Aufgaben:
1 > Wie nennt man laut dem Forumsthread über Futterboote die „Motoren“, die die Futterluke öffnen?
2 > Stimmen diese Aussagen mit dem Forumsthread über Futterboote überein? (a) DjBaumi ist der Kauf eines Baitboats zu teuer. (b) Geraetefetischist hat die Kunststoffausführung noch nie in Aktion gesehen. (c) Laut gringo92 hat sich im Forum jemand ein Futterboot mit eingebautem Echolot gebaut. Beantworte jede Aussage mit Ja oder Nein und zitiere wörtlich die entscheidenden Worte.
3 > Gib aus dem Forumsthread über Futterboote den Abschnitt wörtlich aus, beginnend bei „Hab die Kunstoffausführung“ und endend bei „SchwalmAngler (12. August 2004)“.

Ausgangstext:
--------------------------------
# Bauplan Baitboat,Futterboot Wo bekomme ich einen??



## DjBaumi (12. August 2004)

*Kann mir vielleicht jemand sagen,wie ich an einen Bauplan für ein Baitboat-(Ferngesteuertes Futterboot)komme??*
*Finde einfach nichts im Internet#4  ...seufz*
*Und kaufen ist mir zu teuer.*
*Wäre Euch sehr dankbar.... *


----------



## Geraetefetischist (12. August 2004)

*AW: Bauplan Baitboat,Futterboot Wo bekomme ich einen??*

u.a. hier:
http://www.planet-vopi.de/html/do_it_yourself.html 

Der fand sich auch in einer Carp Connect

Hab die Kunstoffausführung auch schon in Aktion gesehen. Echt beeindruckend in Wendigkeit und geschwindigkeit.

Just Monsters
Holger


----------



## SchwalmAngler (12. August 2004)

*AW: Bauplan Baitboat,Futterboot Wo bekomme ich einen??*

@DjBaumi: Schrei doch mal darum ... 

guggst Du hier:
http://home.t-online.de/home/harald-beier/inhaltsverzeichnis.htm


----------



## DjBaumi (12. August 2004)

*AW: Bauplan Baitboat,Futterboot Wo bekomme ich einen??*

Danke für Eure Antworten,Ihr habt mir echt weitergeholfen..spitzen Seite danke.....#v


----------



## slavatab (27. September 2008)

*AW: Bauplan Baitboat,Futterboot Wo bekomme ich einen??*

hi
ich finde einen guten bauplan nicht.
kann mir jemand dabei helfen, oder es zuschicken.
danke
vtabert@web.de


----------



## gringo92 (28. September 2008)

*AW: Bauplan Baitboat,Futterboot Wo bekomme ich einen??*

http://old-carp-hunter.de/ 
hier die seite kann ich euch empfehlen 

da gibts auch eine futterboot bauanleitung und im forum hat sich einer auch ein geiles gebaut (mit eingebautem echolot etc.) gibts sogar ein test gegen ich glaube das von prologic ? ..
naja schaut einfach mal rein !


----------



## Froscher (28. September 2008)

*AW: Bauplan Baitboat,Futterboot Wo bekomme ich einen??*

hi#h

weiß einer wo man günstig einen motor mit fernbedienung bekommt, welcher die futterluke(n) öffnet?

kann nirgends einen finden...#c



MfG


----------



## punkarpfen (28. September 2008)

*AW: Bauplan Baitboat,Futterboot Wo bekomme ich einen??*

Diese "Motoren" nennt man Servos.


----------
--------------------------------
Vorliegende Zeilen:
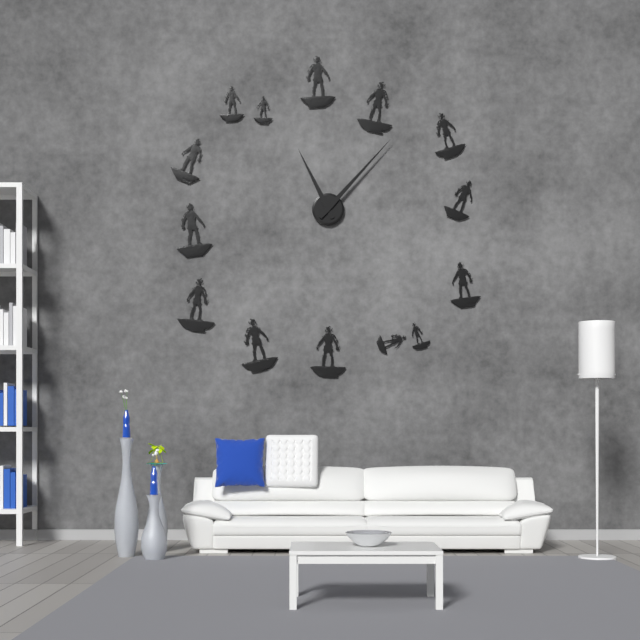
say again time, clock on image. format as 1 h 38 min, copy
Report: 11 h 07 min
--------------------------------
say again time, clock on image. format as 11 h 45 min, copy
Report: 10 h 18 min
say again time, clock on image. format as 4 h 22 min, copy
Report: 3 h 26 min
--------------------------------
Erwartete Antworten:
1 > Servos.

2 >
(a) Ja: „Und kaufen ist mir zu teuer.“
(b) Nein: „Hab die Kunstoffausführung auch schon in Aktion gesehen.“
(c) Ja: „im forum hat sich einer auch ein geiles gebaut (mit eingebautem echolot etc.)“

3 >
Hab die Kunstoffausführung auch schon in Aktion gesehen. Echt beeindruckend in Wendigkeit und geschwindigkeit.

Just Monsters
Holger


----------



## SchwalmAngler (12. August 2004)